La politique française des lanceurs appelée à évoluer



Au-delà d’Ariane 6, le CNES s’intéresse à la maîtrise des technologies de la réutilisation et à l’innovation venue des start-up françaises développant des microlanceurs. Tout cela pour préparer la prochaine génération de lanceurs, réutilisables ou consommables, dans un cadre adapté au nouveau paysage concurrentiel international.

Invité à s’exprimer devant la commission des Affaires économiques du Sénat le 2 février, le président du CNES, Philippe Baptiste, a levé le voile sur les directions que pourrait prendre la politique française de l’accès à l’espace au-delà de l’entrée en service d’Ariane 6. L’irruption des initiatives privées de microlanceurs, les opportunités offertes par le programme d’investissement France 2030, et le développement des technologies de réutilisation permettent d’envisager de nouveaux concepts stratégiques et de réfléchir à la meilleure façon de gérer les futurs programmes de lanceurs.

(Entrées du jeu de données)
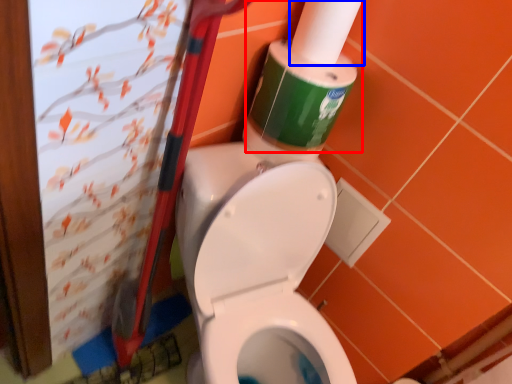
Question: Which object appears farthest to the camera in this image, cleaning product (highlighted by a red box) or toilet paper (highlighted by a blue box)?

Choices:
 (A) cleaning product
 (B) toilet paper

Answer: (A)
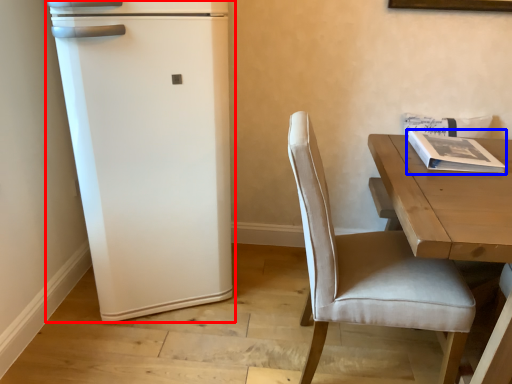
Question: Which object is closer to the camera taking this photo, refrigerator (highlighted by a red box) or magazine (highlighted by a blue box)?

Choices:
 (A) refrigerator
 (B) magazine

Answer: (A)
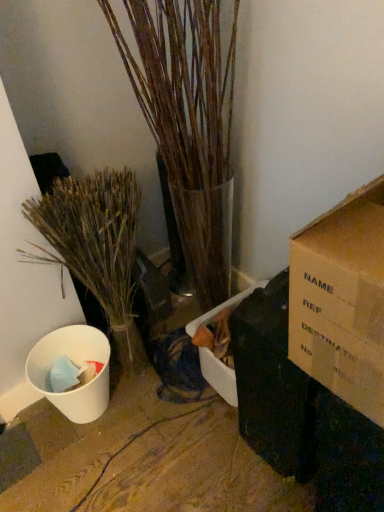
Image resolution: width=384 pixels, height=512 pixels. Describe the element at coordinates (95, 246) in the screenshot. I see `brown textured plant at left` at that location.

At what (x,y) coordinates should I click in order to perform the action: click on brown textured plant at left. Please return your answer as a coordinate pair (x, y). The width and height of the screenshot is (384, 512). Looking at the image, I should click on (95, 246).

Locate an element on the screen. The image size is (384, 512). brown textured plant at left is located at coordinates (95, 246).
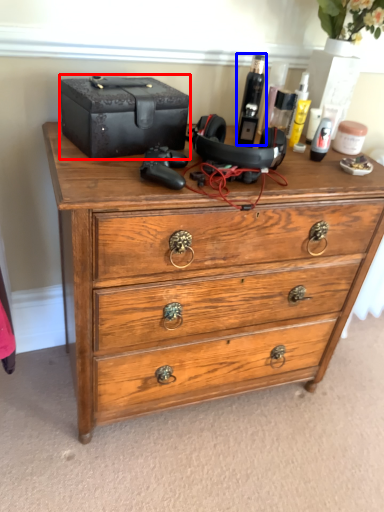
Question: Which of the following is the farthest to the observer, storage box (highlighted by a red box) or toiletry (highlighted by a blue box)?

Choices:
 (A) storage box
 (B) toiletry

Answer: (B)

**CONSIGNES**.
**1.** Répondez à ces questions sur le texte consacré aux lanceurs :
(a) Au-delà d'Ariane 6, de quelles start-up vient l'innovation à laquelle s'intéresse le CNES ?
(b) Devant quelle commission le président du CNES s'est-il exprimé le 2 février ?
(c) Quel programme d'investissement est mentionné ?
**2.** Recopiez le passage du texte sur les lanceurs compris entre « La politique française des » et « paysage concurrentiel international. », ces deux extraits inclus.

**RÉPONSES**.
**1.**
(a) Des start-up françaises développant des microlanceurs.
(b) La commission des Affaires économiques du Sénat.
(c) Le programme France 2030.

**2.**
La politique française des lanceurs appelée à évoluer



Au-delà d’Ariane 6, le CNES s’intéresse à la maîtrise des technologies de la réutilisation et à l’innovation venue des start-up françaises développant des microlanceurs. Tout cela pour préparer la prochaine génération de lanceurs, réutilisables ou consommables, dans un cadre adapté au nouveau paysage concurrentiel international.